Opt for greaseproof or waxed paper.
Wrap your cheese loosely in plastic wrap or place it in a plastic bag that's not fully sealed, therefore leaving a wee bit of space for ammonia to escape…

….or just smother it in butter!
Get your cheese and butter acquainted pre sandwich.
Nobody likes dry crumbly cheese ends, unless they’re been smuggled into the melting pot. Rubbing a little butter on exposed edges of cheese will stop it drying out. 

Tip 5
We’re bananas for this bunch of tips
Keep bananas away from fruits that emit ethylene gas such as apples, pears and tomatoes.

Keep your bananas in a cool and airy space. Separate them from one another if you’re really keen.

Put the bananas in the fridge. They will last for a couple weeks although they will probably turn black, but this doesn’t mean that they’re off. The blackness occurs because the cold makes the cell walls break down prematurely, which allows the production of melanin, turning bananas black. Ironically, the inside of the banana might not be ripe since the cold inhibits the ripening process of the actual fruit!

Tip 6
It’s mushroomier in a paper bag
Store your mushrooms in a paper bag or open bowl in a cool dry place rather that a plastic bag. A plastic bag will trap moisture and cause them to mildew - i.e. get their slime on.

Tip 7
Make your salad days last longer
How do you avoid a salad slush pool in the bottom of your fridge? Lettuce suggest that you wash it, spin it and house it there sprinkled across a tea towel.

If you’ve got bagged salad, you should do the same, don’t leave it there to decompose upon itself in the plastic.

Tip 8
Store tomatoes with thought
‘Store tomatoes at room temperature, not in the fridge.’ There’s a rumour going around that holds this to be gospel. The reasoning? Low temperatures can degrade some of a tomato's aroma molecules, and also its texture. But wait, this doesn’t mean that the outside world is safe. If your kitchen is toasty your tomato’s going to be convinced that it’s still in the greenhouse and continue to hurtle towards ripeness. If you want the ins and outs of this debate turn a beady eye this way. If you’ve got better things to do than plot the micro climates of your kitchens we suggest you find a cool airy space, with a relatively stable temperature, abandon them there and continue with your day. 

Tip 9
Don’t fall flat of using up fizzy drinks
We’ve all tipped flat post party pop down the sink. It’s time to stop letting our hungover selves be so fatalistic. 

Coke: ham boiled in coke is fantastic, do not knock it until you’ve tried it. Nigella’s trusty recipe is fail safe. 

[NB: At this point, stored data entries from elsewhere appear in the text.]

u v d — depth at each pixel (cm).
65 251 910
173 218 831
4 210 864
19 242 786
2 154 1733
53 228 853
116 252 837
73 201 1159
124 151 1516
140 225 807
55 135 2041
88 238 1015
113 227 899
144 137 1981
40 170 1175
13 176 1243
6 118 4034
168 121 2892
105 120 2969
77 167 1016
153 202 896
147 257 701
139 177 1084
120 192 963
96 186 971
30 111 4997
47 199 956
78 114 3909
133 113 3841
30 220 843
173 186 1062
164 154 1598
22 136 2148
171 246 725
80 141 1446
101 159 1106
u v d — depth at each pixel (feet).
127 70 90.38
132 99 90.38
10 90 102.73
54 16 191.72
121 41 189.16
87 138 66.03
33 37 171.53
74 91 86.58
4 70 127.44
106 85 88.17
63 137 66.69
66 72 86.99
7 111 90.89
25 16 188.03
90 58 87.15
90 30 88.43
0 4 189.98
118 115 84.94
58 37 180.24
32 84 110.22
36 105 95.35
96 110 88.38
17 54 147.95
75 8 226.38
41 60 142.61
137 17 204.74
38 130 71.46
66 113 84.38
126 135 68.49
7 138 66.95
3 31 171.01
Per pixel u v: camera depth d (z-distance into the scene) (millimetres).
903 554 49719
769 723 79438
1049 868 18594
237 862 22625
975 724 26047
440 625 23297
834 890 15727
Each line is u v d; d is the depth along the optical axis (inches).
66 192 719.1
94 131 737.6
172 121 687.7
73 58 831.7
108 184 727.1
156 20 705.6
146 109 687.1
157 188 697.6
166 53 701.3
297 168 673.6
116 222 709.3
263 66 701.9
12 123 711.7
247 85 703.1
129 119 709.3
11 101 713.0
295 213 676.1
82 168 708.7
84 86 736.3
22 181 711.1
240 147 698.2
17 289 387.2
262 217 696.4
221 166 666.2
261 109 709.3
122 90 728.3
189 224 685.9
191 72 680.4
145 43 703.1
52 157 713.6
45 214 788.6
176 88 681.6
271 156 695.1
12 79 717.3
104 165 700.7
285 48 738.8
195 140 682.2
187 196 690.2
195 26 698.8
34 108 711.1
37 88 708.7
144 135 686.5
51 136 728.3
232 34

Rachel Kelly’s poured her heart into this list of 20 more options, featuring all the party staples such as Dr Pepper, lemonade and good old Tizer!

Tip 10
Here’s a grape idea
Here at Hubbub we like cold wine, but often get funny looks when we go dropping ice cubes in at the bar. Until we learnt this trick that is. 

Freeze the last handful of wrinkly grapes and pull em out when your wine’s a little warm. Cooling without diluting. Or just drink faster. Either way.

Bonus tip: Legs 11
Run a tight ship with your onions
OK so we totally hijacked this tip from Buzz Feed and we’ll still two months into testing this one, but the very idea has tickled us.

Put onions in “pantyhose” (aka tights) and tie knots between each onion. Plus it makes a freaky wall art installation! (Says Buzz Feed).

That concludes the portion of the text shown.